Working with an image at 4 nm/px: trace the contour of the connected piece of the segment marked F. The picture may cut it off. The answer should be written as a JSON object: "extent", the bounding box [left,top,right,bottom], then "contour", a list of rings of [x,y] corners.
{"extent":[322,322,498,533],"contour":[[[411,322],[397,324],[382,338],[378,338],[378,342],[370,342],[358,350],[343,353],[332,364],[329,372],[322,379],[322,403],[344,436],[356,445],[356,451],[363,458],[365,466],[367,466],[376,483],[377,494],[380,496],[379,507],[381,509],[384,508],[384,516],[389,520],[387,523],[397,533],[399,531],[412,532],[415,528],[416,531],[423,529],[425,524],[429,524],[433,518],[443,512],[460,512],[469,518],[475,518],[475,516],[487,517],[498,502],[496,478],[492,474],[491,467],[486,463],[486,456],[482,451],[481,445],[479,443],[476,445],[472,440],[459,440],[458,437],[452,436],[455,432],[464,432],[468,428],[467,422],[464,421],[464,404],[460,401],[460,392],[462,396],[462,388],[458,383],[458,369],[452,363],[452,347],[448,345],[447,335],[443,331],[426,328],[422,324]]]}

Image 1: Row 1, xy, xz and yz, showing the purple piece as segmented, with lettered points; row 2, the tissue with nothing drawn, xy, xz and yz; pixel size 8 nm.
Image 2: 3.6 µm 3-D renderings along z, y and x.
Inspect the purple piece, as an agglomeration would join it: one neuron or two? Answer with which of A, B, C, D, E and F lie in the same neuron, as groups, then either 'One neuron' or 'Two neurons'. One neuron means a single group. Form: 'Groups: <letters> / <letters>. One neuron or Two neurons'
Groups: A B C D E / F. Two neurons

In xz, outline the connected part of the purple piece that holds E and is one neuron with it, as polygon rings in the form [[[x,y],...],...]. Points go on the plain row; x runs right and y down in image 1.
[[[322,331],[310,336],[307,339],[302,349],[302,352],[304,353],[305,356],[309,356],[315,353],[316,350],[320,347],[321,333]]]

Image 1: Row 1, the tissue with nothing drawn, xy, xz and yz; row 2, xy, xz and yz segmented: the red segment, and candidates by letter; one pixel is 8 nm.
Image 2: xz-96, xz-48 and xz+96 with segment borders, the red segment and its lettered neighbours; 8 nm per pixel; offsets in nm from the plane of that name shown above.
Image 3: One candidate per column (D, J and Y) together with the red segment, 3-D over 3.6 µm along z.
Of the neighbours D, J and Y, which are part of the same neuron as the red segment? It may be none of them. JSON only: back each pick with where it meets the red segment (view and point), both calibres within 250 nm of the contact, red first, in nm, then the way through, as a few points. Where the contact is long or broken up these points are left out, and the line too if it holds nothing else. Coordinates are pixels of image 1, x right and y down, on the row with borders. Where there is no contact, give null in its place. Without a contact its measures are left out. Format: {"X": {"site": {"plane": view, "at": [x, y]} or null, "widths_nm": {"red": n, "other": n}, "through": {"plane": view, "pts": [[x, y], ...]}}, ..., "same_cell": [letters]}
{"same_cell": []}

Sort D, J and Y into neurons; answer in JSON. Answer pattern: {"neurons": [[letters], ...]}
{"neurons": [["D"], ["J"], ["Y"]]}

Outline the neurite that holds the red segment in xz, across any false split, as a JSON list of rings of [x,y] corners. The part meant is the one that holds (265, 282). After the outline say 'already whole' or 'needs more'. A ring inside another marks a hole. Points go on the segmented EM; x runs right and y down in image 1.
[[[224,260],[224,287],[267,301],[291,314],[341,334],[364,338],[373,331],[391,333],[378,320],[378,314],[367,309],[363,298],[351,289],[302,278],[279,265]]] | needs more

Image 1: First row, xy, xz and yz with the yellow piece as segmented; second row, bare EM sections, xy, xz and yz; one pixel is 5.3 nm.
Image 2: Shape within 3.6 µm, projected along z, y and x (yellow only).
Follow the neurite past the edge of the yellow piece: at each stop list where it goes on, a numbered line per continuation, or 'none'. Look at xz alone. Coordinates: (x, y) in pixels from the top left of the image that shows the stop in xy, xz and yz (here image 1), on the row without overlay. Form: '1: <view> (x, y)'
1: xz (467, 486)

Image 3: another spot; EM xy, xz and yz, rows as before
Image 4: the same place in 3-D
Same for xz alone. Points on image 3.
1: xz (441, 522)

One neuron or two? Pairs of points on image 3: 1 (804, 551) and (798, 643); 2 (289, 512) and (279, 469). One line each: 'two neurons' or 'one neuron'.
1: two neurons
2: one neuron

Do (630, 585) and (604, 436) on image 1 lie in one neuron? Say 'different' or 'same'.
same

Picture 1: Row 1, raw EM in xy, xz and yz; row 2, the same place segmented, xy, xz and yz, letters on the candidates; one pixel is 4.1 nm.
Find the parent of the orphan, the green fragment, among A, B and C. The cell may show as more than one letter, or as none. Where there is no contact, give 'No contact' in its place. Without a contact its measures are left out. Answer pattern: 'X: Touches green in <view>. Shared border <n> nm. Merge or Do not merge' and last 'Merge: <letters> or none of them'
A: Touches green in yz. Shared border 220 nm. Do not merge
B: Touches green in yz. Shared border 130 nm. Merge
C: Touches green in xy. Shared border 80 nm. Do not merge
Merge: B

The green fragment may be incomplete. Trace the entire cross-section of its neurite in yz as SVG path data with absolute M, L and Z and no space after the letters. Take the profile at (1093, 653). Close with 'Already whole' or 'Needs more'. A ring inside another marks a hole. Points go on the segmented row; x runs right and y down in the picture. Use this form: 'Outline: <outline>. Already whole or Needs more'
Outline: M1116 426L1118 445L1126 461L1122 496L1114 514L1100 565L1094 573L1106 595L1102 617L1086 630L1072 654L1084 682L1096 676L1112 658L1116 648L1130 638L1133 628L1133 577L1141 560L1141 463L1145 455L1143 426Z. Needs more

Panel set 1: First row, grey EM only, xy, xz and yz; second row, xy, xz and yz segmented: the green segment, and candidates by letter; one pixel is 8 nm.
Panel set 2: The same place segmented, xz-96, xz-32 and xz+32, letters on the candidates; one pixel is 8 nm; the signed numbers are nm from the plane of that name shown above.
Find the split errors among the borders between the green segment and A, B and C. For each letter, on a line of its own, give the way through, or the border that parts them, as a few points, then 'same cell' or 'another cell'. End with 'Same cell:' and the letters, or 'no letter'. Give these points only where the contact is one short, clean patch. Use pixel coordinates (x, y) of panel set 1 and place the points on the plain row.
+-------+
→ Your instructions
Send back the whole listing, exactly as written.

→ Solution to this problem
Working with an image at 4 nm/px: trace the contour of the connected piece of the segment marked F. The picture may cut it off. The answer should be written as a JSON object: "extent", the bounding box [left,top,right,bottom], then "contour", a list of rings of [x,y] corners.
{"extent":[322,322,498,533],"contour":[[[411,322],[397,324],[382,338],[378,338],[378,342],[370,342],[358,350],[343,353],[332,364],[329,372],[322,379],[322,403],[344,436],[356,445],[356,451],[363,458],[365,466],[367,466],[376,483],[377,494],[380,496],[379,507],[381,509],[384,508],[384,516],[389,520],[387,523],[397,533],[399,531],[412,532],[415,528],[416,531],[423,529],[425,524],[429,524],[433,518],[443,512],[460,512],[469,518],[475,518],[475,516],[487,517],[498,502],[496,478],[492,474],[491,467],[486,463],[486,456],[482,451],[481,445],[479,443],[476,445],[472,440],[459,440],[458,437],[452,436],[455,432],[464,432],[468,428],[467,422],[464,421],[464,404],[460,401],[460,392],[462,396],[462,388],[458,383],[458,369],[452,363],[452,347],[448,345],[447,335],[443,331],[426,328],[422,324]]]}

Image 1: Row 1, xy, xz and yz, showing the purple piece as segmented, with lettered points; row 2, the tissue with nothing drawn, xy, xz and yz; pixel size 8 nm.
Image 2: 3.6 µm 3-D renderings along z, y and x.
Inspect the purple piece, as an agglomeration would join it: one neuron or two? Answer with which of A, B, C, D, E and F lie in the same neuron, as groups, then either 'One neuron' or 'Two neurons'. One neuron means a single group. Form: 'Groups: <letters> / <letters>. One neuron or Two neurons'
Groups: A B C D E / F. Two neurons

In xz, outline the connected part of the purple piece that holds E and is one neuron with it, as polygon rings in the form [[[x,y],...],...]. Points go on the plain row; x runs right and y down in image 1.
[[[322,331],[310,336],[307,339],[302,349],[302,352],[304,353],[305,356],[309,356],[315,353],[316,350],[320,347],[321,333]]]

Image 1: Row 1, the tissue with nothing drawn, xy, xz and yz; row 2, xy, xz and yz segmented: the red segment, and candidates by letter; one pixel is 8 nm.
Image 2: xz-96, xz-48 and xz+96 with segment borders, the red segment and its lettered neighbours; 8 nm per pixel; offsets in nm from the plane of that name shown above.
Image 3: One candidate per column (D, J and Y) together with the red segment, 3-D over 3.6 µm along z.
Of the neighbours D, J and Y, which are part of the same neuron as the red segment? It may be none of them. JSON only: back each pick with where it meets the red segment (view and point), both calibres within 250 nm of the contact, red first, in nm, then the way through, as a few points. Where the contact is long or broken up these points are left out, and the line too if it holds nothing else. Coordinates are pixels of image 1, x right and y down, on the row with borders. Where there is no contact, give null in its place. Without a contact its measures are left out. Format: {"X": {"site": {"plane": view, "at": [x, y]} or null, "widths_nm": {"red": n, "other": n}, "through": {"plane": view, "pts": [[x, y], ...]}}, ..., "same_cell": [letters]}
{"same_cell": []}

Sort D, J and Y into neurons; answer in JSON. Answer pattern: {"neurons": [[letters], ...]}
{"neurons": [["D"], ["J"], ["Y"]]}

Outline the neurite that holds the red segment in xz, across any false split, as a JSON list of rings of [x,y] corners. The part meant is the one that holds (265, 282). After the outline say 'already whole' or 'needs more'. A ring inside another marks a hole. Points go on the segmented EM; x runs right and y down in image 1.
[[[224,260],[224,287],[267,301],[291,314],[341,334],[364,338],[373,331],[391,333],[378,320],[378,314],[367,309],[363,298],[351,289],[302,278],[279,265]]] | needs more

Image 1: First row, xy, xz and yz with the yellow piece as segmented; second row, bare EM sections, xy, xz and yz; one pixel is 5.3 nm.
Image 2: Shape within 3.6 µm, projected along z, y and x (yellow only).
Follow the neurite past the edge of the yellow piece: at each stop list where it goes on, a numbered line per continuation, or 'none'. Look at xz alone. Coordinates: (x, y) in pixels from the top left of the image that shows the stop in xy, xz and yz (here image 1), on the row without overlay. Form: '1: <view> (x, y)'
1: xz (467, 486)

Image 3: another spot; EM xy, xz and yz, rows as before
Image 4: the same place in 3-D
Same for xz alone. Points on image 3.
1: xz (441, 522)

One neuron or two? Pairs of points on image 3: 1 (804, 551) and (798, 643); 2 (289, 512) and (279, 469). One line each: 'two neurons' or 'one neuron'.
1: two neurons
2: one neuron

Do (630, 585) and (604, 436) on image 1 lie in one neuron? Say 'different' or 'same'.
same

Picture 1: Row 1, raw EM in xy, xz and yz; row 2, the same place segmented, xy, xz and yz, letters on the candidates; one pixel is 4.1 nm.
Find the parent of the orphan, the green fragment, among A, B and C. The cell may show as more than one letter, or as none. Where there is no contact, give 'No contact' in its place. Without a contact its measures are left out. Answer pattern: 'X: Touches green in <view>. Shared border <n> nm. Merge or Do not merge' and last 'Merge: <letters> or none of them'
A: Touches green in yz. Shared border 220 nm. Do not merge
B: Touches green in yz. Shared border 130 nm. Merge
C: Touches green in xy. Shared border 80 nm. Do not merge
Merge: B

The green fragment may be incomplete. Trace the entire cross-section of its neurite in yz as SVG path data with absolute M, L and Z and no space after the letters. Take the profile at (1093, 653). Close with 'Already whole' or 'Needs more'. A ring inside another marks a hole. Points go on the segmented row; x runs right and y down in the picture. Use this form: 'Outline: <outline>. Already whole or Needs more'
Outline: M1116 426L1118 445L1126 461L1122 496L1114 514L1100 565L1094 573L1106 595L1102 617L1086 630L1072 654L1084 682L1096 676L1112 658L1116 648L1130 638L1133 628L1133 577L1141 560L1141 463L1145 455L1143 426Z. Needs more

Panel set 1: First row, grey EM only, xy, xz and yz; second row, xy, xz and yz segmented: the green segment, and candidates by letter; one pixel is 8 nm.
Panel set 2: The same place segmented, xz-96, xz-32 and xz+32, letters on the candidates; one pixel is 8 nm; the signed numbers are nm from the plane of that name shown above.
Find the split errors among the borders between the green segment and A, B and C. For each letter, on a line of its own, give the way through, or the border that parts them, as a few points, then 'same cell' or 'another cell'. End with 'Same cell:' and the letters, or 'no letter'. Give these points only where the contact is one short, clean patch. Use pixel coordinates (x, y) of panel set 1 and place the points on the plain row.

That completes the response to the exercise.